Mais de quoi s’agit-il exactement? Ces courants vagabonds –aussi appelés courants parasites– sont des courants électriques de faible tension qui s’échappent du circuit fermé habituel et circulent à travers les structures conductrices, les installations, ou même le sol d’un bâtiment. Difficiles à détecter, y compris par les professionnels, ils menacent pourtant la santé des animaux, bien plus électrosensibles que les humains. Les bovins sont les plus touchés, notamment en raison de leur taille et de l’espacement de leurs pattes, qui sont souvent posées sur un sol humide, ce qui en fait d’excellents conducteurs d’électricité.
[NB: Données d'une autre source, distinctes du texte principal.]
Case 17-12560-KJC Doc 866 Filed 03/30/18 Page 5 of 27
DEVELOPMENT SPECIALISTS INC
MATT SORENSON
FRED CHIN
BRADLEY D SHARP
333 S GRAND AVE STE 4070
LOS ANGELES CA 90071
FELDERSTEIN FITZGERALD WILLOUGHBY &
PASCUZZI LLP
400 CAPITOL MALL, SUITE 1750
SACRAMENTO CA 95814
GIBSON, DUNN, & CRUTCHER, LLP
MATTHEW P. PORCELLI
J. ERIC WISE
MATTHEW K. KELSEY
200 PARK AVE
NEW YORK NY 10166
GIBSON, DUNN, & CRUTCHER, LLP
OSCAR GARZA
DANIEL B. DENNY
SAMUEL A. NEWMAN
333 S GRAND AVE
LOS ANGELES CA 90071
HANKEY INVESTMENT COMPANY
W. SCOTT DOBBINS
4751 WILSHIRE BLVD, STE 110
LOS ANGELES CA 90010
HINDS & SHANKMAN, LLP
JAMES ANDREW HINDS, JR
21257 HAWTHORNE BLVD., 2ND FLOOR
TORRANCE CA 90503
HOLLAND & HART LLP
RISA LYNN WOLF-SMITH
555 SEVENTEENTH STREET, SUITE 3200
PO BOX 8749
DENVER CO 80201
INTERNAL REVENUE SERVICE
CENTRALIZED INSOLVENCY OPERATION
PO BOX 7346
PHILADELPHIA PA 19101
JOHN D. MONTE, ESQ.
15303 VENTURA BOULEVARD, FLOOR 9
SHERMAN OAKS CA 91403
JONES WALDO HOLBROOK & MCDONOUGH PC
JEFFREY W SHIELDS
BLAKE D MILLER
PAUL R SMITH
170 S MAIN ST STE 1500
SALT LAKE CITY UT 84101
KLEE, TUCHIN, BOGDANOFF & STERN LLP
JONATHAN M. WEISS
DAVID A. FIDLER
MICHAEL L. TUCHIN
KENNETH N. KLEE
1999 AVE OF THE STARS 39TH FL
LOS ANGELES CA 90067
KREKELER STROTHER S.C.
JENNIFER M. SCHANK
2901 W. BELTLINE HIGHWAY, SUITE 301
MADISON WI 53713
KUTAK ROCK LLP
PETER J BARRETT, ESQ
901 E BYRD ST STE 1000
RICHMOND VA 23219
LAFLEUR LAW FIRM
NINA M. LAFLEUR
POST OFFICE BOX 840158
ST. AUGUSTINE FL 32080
Viennent ensuite les ovins, les caprins, puis les porcs et enfin les poules.
Un problème pris très au sérieux
Dans les campagnes, la question des courants vagabonds suscite de plus en plus d’inquiétude. Une étude récente, menée par la Haute école des sciences agronomiques, forestières et alimentaires (HAFL) de Zollikofen, en collaboration avec Prométerre, l’Association vaudoise de promotion des métiers de la terre, révèle que, sur 1’428 exploitations interrogées, 37% ont été ou sont actuellement confrontées à ces phénomènes. Avec des conséquences sur les animaux qui vont du simple inconfort à des troubles graves: refus d’entrer dans la salle de traite, boiterie, blessures aux pattes, mammites, problèmes de fertilité, et même décès.
Les sources de ces courants parasites sont variées: dysfonctionnements dans les installations électriques, défauts de mise à la terre, mais aussi infrastructures environnantes comme les panneaux solaires, les antennes de télécommunication ou les voies ferrées. Dans la plupart des cas, ces courants ne résultent pas d’une défectuosité dans le système ou de normes non respectées, ce qui rend leur identification encore plus complexe.
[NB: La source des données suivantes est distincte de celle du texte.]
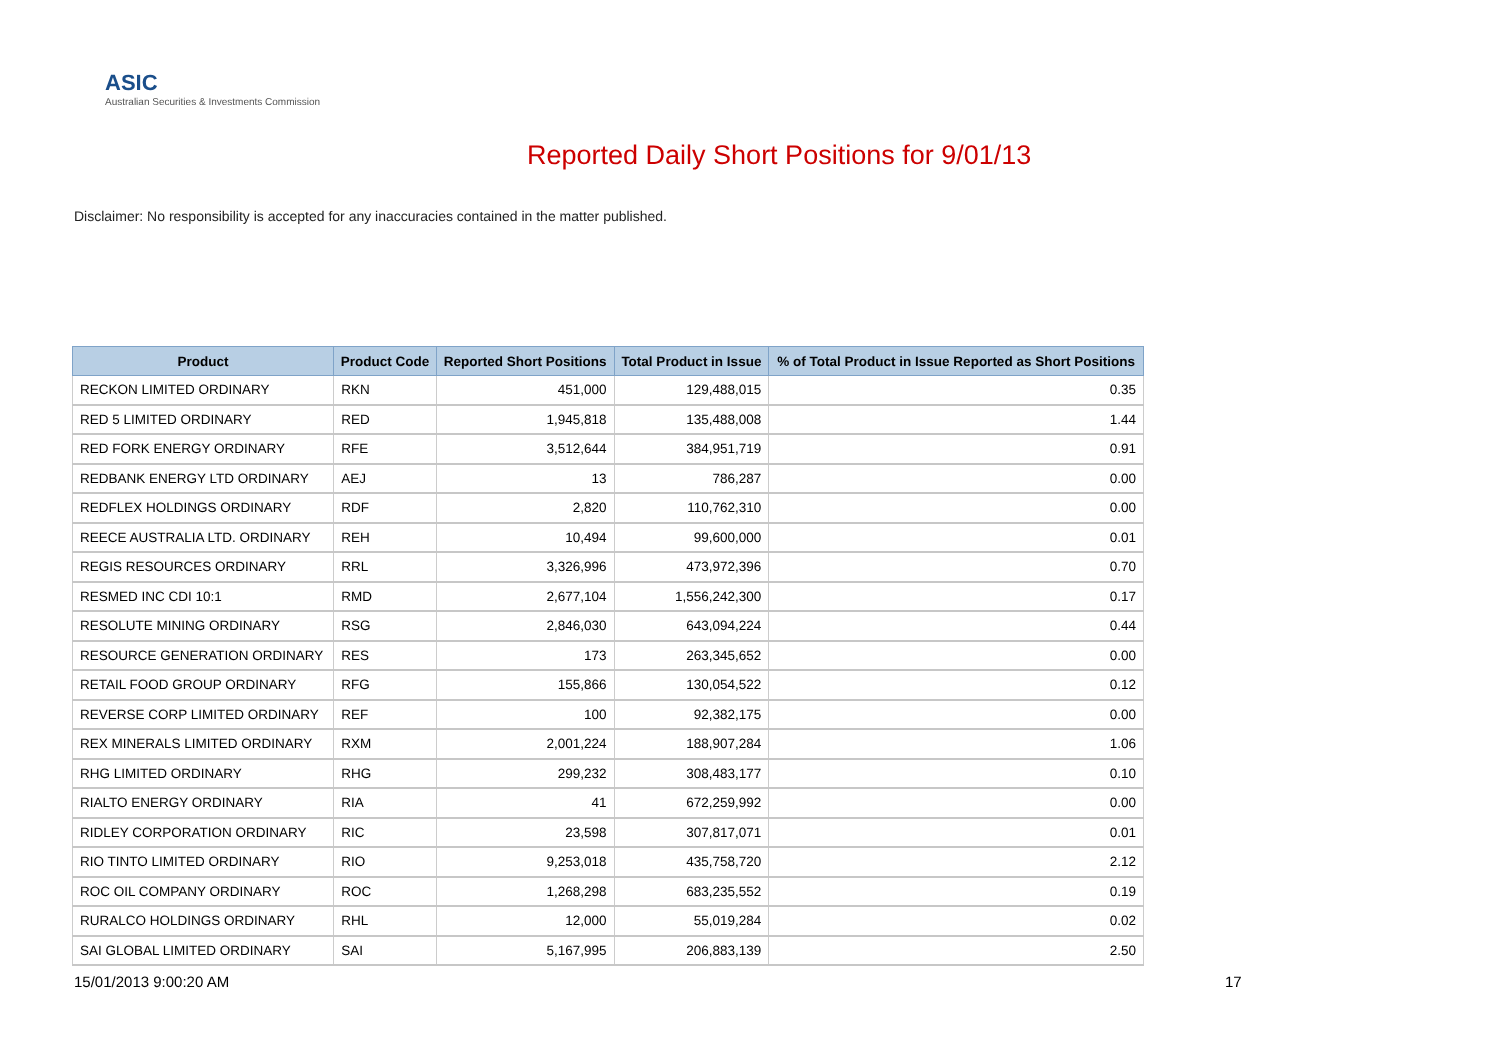ASIC
Australian Securities & Investments Commission
Reported Daily Short Positions for 9/01/13
Disclaimer: No responsibility is accepted for any inaccuracies contained in the matter published.
| Product | Product Code | Reported Short Positions | Total Product in Issue | % of Total Product in Issue Reported as Short Positions |
| --- | --- | --- | --- | --- |
| RECKON LIMITED ORDINARY | RKN | 451,000 | 129,488,015 | 0.35 |
| RED 5 LIMITED ORDINARY | RED | 1,945,818 | 135,488,008 | 1.44 |
| RED FORK ENERGY ORDINARY | RFE | 3,512,644 | 384,951,719 | 0.91 |
| REDBANK ENERGY LTD ORDINARY | AEJ | 13 | 786,287 | 0.00 |
| REDFLEX HOLDINGS ORDINARY | RDF | 2,820 | 110,762,310 | 0.00 |
| REECE AUSTRALIA LTD. ORDINARY | REH | 10,494 | 99,600,000 | 0.01 |
| REGIS RESOURCES ORDINARY | RRL | 3,326,996 | 473,972,396 | 0.70 |
| RESMED INC CDI 10:1 | RMD | 2,677,104 | 1,556,242,300 | 0.17 |
| RESOLUTE MINING ORDINARY | RSG | 2,846,030 | 643,094,224 | 0.44 |
| RESOURCE GENERATION ORDINARY | RES | 173 | 263,345,652 | 0.00 |
| RETAIL FOOD GROUP ORDINARY | RFG | 155,866 | 130,054,522 | 0.12 |
| REVERSE CORP LIMITED ORDINARY | REF | 100 | 92,382,175 | 0.00 |
| REX MINERALS LIMITED ORDINARY | RXM | 2,001,224 | 188,907,284 | 1.06 |
| RHG LIMITED ORDINARY | RHG | 299,232 | 308,483,177 | 0.10 |
| RIALTO ENERGY ORDINARY | RIA | 41 | 672,259,992 | 0.00 |
| RIDLEY CORPORATION ORDINARY | RIC | 23,598 | 307,817,071 | 0.01 |
| RIO TINTO LIMITED ORDINARY | RIO | 9,253,018 | 435,758,720 | 2.12 |
| ROC OIL COMPANY ORDINARY | ROC | 1,268,298 | 683,235,552 | 0.19 |
| RURALCO HOLDINGS ORDINARY | RHL | 12,000 | 55,019,284 | 0.02 |
| SAI GLOBAL LIMITED ORDINARY | SAI | 5,167,995 | 206,883,139 | 2.50 |
15/01/2013 9:00:20 AM 17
Une formation pour les contrôleurs électriciens
Face à la demande croissante des agriculteurs, confrontés à des troubles inexpliqués chez leurs animaux, la section romande de l’Association suisse pour le contrôle des installations électriques (ASCE) a mis sur pied un cours de formation continue destiné à ses membres. La première session s’est tenue récemment dans le canton de Vaud, à Pampigny, sur une exploitation elle-même touchée par des courants vagabonds (voir la vidéo ci-dessus).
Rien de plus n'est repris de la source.